西洋占星術での簡略化された12星座占いは、テレビや雑誌で長いこと多くの人達の目に触れてきました。今ではほとんどの人が、自分の太陽星座を知っているほど、星占いはメジャーなものとなっています。
そして北半球と南半球を合わせ、全天では88個の星座がある……ということを知っている人も多いのではないでしょうか。それらの星座は、いつ頃、誰によってどうやってつくられたのでしょうか? ざっくりと、その流れを追ってみましょう。
プラネタリウムで流れる有名な星座起源説とは
一般的に広く知られている星座起源説は、以下のような内容です。
「古代メソポタミア地方に、カルデア人が流れ着いた。カルデア人の羊飼いたちは、仕事の後に毎晩星空を眺めて、星と星を線でつないで星座を作った。それが、現在の星座に受け継がれている──」
このロマンチックな説は多くの人達に好まれ、主に日本のプラネタリウムで流されています。しかし、まったく根拠がない……というのが実際のようです。ひと言で言ってしまえば、いつ誰がどのようにして星座をつくったのか、という記録が残されておらず、謎のままとなっている……というのが、正直なところなのです。
確実に分かっている星座の起源とは
現在、確実に分かっている星座の起源は、「紀元前2500年頃、古代メソポタミアのシュメールの都市国家において」ということのようです。特に、太陽と月が通過する黄道上にある12星座は、最も早くつくられたといわれています。しかし、この頃の具体的な星座の形を表す資料は、ほとんど残されていません。

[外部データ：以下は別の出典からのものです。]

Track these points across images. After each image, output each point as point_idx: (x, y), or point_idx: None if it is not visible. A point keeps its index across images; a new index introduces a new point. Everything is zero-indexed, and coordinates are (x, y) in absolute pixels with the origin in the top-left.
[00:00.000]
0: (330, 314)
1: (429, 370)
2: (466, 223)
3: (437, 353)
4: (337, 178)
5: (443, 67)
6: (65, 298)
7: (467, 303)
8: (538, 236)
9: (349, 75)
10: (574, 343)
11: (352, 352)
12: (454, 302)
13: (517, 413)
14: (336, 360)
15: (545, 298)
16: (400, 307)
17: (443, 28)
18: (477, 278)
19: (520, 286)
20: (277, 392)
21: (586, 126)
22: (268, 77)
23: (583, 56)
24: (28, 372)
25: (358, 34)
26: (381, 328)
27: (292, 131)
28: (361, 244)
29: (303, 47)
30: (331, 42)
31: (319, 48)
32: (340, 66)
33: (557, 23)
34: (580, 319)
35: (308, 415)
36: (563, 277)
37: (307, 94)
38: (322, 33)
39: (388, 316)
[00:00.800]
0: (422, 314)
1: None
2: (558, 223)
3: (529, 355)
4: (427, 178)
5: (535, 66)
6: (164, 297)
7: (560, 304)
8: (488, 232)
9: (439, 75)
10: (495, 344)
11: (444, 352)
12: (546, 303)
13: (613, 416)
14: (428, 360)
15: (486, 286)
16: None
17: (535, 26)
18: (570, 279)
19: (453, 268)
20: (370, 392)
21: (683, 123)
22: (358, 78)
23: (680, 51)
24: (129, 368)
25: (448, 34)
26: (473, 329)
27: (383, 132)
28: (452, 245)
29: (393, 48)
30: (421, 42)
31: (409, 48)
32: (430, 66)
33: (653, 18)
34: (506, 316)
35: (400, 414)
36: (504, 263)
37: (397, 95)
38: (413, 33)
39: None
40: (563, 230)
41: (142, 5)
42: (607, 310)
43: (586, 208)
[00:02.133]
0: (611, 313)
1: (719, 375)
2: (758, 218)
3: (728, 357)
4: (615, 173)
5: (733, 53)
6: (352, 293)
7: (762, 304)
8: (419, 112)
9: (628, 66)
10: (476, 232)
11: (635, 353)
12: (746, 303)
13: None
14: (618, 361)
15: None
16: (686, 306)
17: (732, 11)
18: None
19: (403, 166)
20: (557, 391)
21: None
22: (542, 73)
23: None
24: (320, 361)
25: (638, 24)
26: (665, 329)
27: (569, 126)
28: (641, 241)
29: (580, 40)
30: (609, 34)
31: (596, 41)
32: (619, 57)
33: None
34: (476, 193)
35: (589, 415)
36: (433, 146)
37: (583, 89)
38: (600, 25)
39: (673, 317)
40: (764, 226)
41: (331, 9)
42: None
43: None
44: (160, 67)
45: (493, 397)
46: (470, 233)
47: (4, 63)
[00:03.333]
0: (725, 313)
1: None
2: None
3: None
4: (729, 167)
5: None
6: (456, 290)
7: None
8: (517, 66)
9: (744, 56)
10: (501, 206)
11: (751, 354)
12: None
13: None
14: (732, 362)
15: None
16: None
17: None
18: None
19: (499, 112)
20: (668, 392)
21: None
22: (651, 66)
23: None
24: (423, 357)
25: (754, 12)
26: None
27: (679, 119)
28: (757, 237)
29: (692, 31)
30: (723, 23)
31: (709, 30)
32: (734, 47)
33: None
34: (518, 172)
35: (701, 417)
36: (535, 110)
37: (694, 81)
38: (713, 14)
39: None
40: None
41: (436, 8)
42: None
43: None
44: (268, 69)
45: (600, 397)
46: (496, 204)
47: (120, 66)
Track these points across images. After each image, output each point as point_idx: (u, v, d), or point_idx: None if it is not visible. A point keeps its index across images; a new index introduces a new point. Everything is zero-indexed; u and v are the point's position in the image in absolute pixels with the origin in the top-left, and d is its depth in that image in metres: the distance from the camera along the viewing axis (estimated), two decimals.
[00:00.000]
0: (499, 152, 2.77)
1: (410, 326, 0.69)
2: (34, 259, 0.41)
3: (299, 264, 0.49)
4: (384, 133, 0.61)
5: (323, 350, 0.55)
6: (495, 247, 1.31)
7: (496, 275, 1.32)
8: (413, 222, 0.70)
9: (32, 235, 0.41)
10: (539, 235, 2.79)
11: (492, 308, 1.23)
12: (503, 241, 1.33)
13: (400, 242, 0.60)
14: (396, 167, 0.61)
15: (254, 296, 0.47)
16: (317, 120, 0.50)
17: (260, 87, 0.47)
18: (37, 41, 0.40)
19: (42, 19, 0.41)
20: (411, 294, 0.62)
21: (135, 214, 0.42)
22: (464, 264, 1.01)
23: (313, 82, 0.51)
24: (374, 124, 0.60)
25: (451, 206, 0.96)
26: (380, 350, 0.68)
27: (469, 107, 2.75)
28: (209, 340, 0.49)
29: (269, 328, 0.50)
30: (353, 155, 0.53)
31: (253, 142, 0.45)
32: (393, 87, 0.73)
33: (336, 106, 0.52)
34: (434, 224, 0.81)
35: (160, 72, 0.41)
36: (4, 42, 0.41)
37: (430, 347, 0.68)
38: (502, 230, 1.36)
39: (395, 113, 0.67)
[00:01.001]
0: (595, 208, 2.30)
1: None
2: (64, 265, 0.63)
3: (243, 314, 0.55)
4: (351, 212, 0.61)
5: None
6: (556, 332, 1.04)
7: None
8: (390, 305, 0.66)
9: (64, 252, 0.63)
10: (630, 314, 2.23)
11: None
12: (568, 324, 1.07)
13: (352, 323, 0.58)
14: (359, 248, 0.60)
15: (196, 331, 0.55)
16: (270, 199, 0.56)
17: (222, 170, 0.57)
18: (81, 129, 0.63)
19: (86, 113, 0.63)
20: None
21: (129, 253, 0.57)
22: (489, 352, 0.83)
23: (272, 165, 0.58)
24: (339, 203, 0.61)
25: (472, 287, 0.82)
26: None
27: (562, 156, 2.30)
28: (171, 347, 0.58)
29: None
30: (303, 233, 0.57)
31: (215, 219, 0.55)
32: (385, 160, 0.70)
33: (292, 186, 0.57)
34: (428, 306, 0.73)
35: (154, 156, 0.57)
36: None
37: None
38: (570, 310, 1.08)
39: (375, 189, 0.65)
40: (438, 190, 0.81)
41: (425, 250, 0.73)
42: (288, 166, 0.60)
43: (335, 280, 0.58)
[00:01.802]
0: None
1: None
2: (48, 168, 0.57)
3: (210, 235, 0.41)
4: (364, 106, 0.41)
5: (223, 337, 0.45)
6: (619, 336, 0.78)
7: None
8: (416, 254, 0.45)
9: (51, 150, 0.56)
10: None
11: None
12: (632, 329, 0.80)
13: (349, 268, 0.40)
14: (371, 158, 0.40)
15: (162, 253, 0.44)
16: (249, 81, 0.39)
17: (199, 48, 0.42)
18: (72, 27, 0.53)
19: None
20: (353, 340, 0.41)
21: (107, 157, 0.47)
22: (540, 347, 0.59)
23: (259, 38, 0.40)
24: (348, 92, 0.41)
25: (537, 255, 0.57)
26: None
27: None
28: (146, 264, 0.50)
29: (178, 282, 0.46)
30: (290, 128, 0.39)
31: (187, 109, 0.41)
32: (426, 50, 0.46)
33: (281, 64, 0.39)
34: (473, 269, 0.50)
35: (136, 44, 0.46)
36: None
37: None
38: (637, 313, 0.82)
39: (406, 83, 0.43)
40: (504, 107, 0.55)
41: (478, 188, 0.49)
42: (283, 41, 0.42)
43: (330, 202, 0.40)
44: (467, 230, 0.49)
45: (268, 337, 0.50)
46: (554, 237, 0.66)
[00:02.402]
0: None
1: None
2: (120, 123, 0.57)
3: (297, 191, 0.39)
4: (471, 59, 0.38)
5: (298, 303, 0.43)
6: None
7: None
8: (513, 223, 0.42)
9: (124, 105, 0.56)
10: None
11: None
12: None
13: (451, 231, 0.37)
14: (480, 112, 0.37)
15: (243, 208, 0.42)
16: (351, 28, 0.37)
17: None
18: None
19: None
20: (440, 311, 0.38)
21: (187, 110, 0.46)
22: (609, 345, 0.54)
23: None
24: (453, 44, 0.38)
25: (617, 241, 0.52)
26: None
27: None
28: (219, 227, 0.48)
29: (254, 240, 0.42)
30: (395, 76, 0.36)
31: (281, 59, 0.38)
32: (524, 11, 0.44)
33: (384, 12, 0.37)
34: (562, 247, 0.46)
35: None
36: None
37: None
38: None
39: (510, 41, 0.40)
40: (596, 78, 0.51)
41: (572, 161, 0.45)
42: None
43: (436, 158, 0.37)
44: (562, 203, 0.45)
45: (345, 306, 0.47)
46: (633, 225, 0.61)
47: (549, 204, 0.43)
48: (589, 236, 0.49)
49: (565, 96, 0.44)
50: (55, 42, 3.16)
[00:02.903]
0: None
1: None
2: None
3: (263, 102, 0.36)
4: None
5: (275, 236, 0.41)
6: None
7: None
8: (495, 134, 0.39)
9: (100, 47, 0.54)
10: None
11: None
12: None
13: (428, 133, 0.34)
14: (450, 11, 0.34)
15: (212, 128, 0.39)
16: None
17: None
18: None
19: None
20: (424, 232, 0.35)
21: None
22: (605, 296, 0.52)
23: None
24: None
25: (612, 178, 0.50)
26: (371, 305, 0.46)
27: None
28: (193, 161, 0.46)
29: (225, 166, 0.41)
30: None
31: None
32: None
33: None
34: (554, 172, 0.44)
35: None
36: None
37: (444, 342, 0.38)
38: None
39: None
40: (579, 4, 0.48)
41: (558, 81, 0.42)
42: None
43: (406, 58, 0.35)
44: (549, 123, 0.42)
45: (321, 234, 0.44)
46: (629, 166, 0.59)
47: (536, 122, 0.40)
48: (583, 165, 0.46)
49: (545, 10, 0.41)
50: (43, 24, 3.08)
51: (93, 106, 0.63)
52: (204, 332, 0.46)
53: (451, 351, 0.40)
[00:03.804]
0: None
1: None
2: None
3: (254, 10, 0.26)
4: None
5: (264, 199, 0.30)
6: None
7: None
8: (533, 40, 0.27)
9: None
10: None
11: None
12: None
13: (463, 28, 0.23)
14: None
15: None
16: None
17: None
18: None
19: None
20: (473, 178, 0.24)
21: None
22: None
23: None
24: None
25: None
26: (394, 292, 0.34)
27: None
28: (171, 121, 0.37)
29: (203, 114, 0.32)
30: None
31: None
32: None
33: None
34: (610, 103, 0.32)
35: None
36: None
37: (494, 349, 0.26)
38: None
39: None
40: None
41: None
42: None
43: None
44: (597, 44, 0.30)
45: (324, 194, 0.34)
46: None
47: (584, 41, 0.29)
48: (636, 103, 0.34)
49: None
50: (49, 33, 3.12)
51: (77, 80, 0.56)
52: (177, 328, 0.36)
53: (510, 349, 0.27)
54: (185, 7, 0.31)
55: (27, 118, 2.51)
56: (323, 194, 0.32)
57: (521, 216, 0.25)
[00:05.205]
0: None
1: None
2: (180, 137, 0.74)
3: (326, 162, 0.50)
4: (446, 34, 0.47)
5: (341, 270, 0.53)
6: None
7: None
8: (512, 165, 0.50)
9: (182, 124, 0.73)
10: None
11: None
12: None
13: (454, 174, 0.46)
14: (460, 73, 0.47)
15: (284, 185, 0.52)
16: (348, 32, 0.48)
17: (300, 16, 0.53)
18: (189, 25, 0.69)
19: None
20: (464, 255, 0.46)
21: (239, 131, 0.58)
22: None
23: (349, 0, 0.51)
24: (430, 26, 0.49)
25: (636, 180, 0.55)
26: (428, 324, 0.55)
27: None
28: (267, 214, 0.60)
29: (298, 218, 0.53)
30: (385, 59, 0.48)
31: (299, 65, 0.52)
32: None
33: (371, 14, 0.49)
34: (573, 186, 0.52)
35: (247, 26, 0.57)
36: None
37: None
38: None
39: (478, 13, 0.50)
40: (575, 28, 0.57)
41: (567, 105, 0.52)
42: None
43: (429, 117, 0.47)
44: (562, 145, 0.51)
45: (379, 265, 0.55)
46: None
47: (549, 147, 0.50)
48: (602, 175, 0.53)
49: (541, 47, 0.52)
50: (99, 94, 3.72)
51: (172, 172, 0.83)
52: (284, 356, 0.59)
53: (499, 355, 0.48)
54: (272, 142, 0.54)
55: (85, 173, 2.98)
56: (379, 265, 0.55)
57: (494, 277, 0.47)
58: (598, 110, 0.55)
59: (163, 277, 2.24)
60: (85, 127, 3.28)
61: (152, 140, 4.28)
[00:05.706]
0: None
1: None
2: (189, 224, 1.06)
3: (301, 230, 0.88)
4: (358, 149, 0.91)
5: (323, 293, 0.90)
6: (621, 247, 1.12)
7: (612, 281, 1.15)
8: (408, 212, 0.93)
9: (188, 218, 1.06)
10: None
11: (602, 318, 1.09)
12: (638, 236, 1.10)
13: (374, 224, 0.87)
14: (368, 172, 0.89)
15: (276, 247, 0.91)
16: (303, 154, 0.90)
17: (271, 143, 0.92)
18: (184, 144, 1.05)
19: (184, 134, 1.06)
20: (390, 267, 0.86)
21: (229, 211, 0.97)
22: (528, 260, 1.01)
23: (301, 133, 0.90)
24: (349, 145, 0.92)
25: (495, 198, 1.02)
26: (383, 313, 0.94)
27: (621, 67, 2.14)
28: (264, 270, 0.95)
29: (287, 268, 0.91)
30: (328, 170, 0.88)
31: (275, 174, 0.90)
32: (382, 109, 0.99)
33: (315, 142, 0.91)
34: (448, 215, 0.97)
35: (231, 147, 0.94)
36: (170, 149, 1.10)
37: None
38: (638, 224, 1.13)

最も古い星座に関する図像が残されたものに、紀元前14世紀頃に作成された「クドゥル」と呼ばれる多くの石碑があります。これには現在よく見られる星座の図像が数多く彫られています。既にあった星座のイメージが「クドゥル」に彫られた……という考えが有力です。

クドゥルには、主に黄道12星座の図像が多く残されています。
例えば現在の天秤座と蠍座が合体された、「蠍が天秤を持っている姿」が彫られています。他には現在の魚座のイメージである、「2匹の魚が縄で結ばれた姿」もあります。星座がつくられて1000年以上に経過した頃に、ようやく残存している図像が登場するのです。
その後の星座制定の流れ
かなり時代が流れた紀元前2世紀に、学者ヒッパルコスが、850個の星に初めて6種の光度をつけて、星図に表しました。それから約300年後の紀元2世紀頃、古代ギリシャの最大の天文学者であり占星術師であるプトレマイオスが、この星図を改訂し、1022個の天体を用いて星図をつくりました。
プトレマイオスにより認定された最初の星座は北半球のみで、黄道12星座を入れて48星座となりました。この星座は17世紀までの長期間、変更されることなく使われ続けました。
現在使われている星座
その後、大航海時代の16世紀にオランダ人が南半球に渡り、そこで新しい星々を発見して、新しく12個の星座をつくり、追加しました。その後も天文学者達が次々と星座をつくり、星座づくりはブームのようになりました。
最終的には1930年に国際天文学連合により、正式に88個の星座が制定されることになったのです。それから現在まで、その88個の星座が全世界で使用されています。
占星術の起源とは
さて、星座の起源は何となくお分かりいただけたでしょうか。すると、「占星術の起源は、どのようなものだったのだろうか?」と、ちょっと気にならないでしょうか。
占星術──すなわち、星を使った未来予測を行ったのは、やはり古代メソポタミアが起源でした。その頃は、主に星座ではなく太陽や月、惑星を使用してのものでした。占星術の最古の文献は、紀元前1700年から1500年のものです。粘土でできた数多くの板に、7つの惑星と戦争、飢饉などの関連性の予言が数多く記載されています。

古代メソポタミアでは惑星や星座の動きを詳細に記録していましたが、それは科学的な研究のためではなく、占星術のために行われていたのです。古代から人々は、星の動きに神秘性を見出し、星は地上の動きに影響を与える……と考えていたのですね。
このように、星座も占星術も大変長い歴史を持っています。ときには星空を眺めて、そのことに思いを馳せてみてはいかがでしょうか。